TASK INSTRUCTIONS: In the entries below, find the line with "bowl: present [1074,611,1152,637]" and print exactly every line from there up to and including the line with "cutting board: none [61,430,317,460]", with no other lines.

(Bounding box coordinate data)
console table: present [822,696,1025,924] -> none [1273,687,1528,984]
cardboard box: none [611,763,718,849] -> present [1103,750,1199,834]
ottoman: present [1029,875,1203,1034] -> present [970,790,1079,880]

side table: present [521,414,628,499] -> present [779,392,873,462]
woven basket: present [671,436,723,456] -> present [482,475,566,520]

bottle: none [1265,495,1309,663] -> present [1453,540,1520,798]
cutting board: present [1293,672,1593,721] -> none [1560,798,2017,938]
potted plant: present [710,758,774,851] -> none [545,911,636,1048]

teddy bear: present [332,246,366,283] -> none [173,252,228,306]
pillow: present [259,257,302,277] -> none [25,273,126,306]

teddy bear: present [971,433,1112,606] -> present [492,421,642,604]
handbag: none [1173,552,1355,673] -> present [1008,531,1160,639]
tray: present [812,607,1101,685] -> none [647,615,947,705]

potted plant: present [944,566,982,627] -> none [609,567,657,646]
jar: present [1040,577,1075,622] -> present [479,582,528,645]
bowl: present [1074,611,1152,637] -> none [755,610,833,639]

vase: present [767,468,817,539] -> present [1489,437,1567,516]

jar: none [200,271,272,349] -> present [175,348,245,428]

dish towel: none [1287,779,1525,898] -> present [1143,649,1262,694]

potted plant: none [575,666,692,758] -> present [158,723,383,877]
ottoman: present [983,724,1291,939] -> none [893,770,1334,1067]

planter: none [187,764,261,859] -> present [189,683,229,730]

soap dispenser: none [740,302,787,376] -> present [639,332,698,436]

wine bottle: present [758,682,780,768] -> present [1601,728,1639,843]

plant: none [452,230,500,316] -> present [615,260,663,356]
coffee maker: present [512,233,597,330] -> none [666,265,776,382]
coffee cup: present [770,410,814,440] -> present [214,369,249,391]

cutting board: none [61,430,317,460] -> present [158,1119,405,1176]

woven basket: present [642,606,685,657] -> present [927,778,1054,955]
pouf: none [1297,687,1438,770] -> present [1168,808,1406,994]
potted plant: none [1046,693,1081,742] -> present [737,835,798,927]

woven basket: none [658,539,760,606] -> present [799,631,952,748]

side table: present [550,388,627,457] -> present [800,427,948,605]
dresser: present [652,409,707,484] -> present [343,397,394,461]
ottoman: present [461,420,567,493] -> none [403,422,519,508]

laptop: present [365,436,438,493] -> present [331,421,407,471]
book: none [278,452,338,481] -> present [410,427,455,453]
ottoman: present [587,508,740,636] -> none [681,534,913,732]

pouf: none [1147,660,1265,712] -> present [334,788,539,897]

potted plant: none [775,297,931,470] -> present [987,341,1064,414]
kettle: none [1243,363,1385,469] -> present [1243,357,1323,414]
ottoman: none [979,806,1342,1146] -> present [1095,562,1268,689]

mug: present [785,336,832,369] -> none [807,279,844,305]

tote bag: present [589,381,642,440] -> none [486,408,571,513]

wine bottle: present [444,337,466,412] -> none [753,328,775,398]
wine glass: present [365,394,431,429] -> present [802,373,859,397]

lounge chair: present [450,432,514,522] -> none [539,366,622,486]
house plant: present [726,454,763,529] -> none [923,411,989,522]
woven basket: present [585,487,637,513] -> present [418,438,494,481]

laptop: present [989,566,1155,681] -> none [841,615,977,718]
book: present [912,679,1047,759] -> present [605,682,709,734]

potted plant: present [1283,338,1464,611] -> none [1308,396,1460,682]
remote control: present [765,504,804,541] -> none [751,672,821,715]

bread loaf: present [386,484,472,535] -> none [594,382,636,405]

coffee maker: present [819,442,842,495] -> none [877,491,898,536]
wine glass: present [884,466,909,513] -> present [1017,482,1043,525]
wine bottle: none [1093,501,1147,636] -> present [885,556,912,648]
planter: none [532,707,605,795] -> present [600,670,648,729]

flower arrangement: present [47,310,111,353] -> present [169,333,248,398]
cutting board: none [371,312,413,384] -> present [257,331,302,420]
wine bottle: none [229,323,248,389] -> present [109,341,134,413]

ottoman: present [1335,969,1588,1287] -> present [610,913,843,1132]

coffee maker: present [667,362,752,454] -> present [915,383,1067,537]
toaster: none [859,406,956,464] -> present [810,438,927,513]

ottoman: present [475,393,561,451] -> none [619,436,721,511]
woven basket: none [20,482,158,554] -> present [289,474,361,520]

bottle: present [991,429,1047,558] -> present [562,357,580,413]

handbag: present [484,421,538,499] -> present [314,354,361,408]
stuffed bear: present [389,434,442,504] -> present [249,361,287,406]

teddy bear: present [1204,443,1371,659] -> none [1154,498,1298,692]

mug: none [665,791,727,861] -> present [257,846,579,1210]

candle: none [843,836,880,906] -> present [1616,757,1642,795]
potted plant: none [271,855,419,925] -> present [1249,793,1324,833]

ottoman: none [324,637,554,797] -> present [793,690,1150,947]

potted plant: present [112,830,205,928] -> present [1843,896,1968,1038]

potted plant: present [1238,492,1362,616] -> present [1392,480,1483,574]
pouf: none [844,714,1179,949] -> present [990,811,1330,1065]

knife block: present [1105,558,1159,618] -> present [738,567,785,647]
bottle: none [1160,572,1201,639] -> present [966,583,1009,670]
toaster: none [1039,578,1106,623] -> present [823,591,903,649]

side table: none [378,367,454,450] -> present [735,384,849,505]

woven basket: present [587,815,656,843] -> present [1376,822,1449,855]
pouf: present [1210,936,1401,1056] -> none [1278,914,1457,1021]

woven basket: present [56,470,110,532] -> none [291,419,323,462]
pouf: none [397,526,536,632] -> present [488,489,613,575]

RESPONSE:
bowl: present [1074,611,1152,637] -> none [755,610,833,639]

vase: present [767,468,817,539] -> present [1489,437,1567,516]

jar: none [200,271,272,349] -> present [175,348,245,428]

dish towel: none [1287,779,1525,898] -> present [1143,649,1262,694]

potted plant: none [575,666,692,758] -> present [158,723,383,877]
ottoman: present [983,724,1291,939] -> none [893,770,1334,1067]

planter: none [187,764,261,859] -> present [189,683,229,730]

soap dispenser: none [740,302,787,376] -> present [639,332,698,436]

wine bottle: present [758,682,780,768] -> present [1601,728,1639,843]

plant: none [452,230,500,316] -> present [615,260,663,356]
coffee maker: present [512,233,597,330] -> none [666,265,776,382]
coffee cup: present [770,410,814,440] -> present [214,369,249,391]

cutting board: none [61,430,317,460] -> present [158,1119,405,1176]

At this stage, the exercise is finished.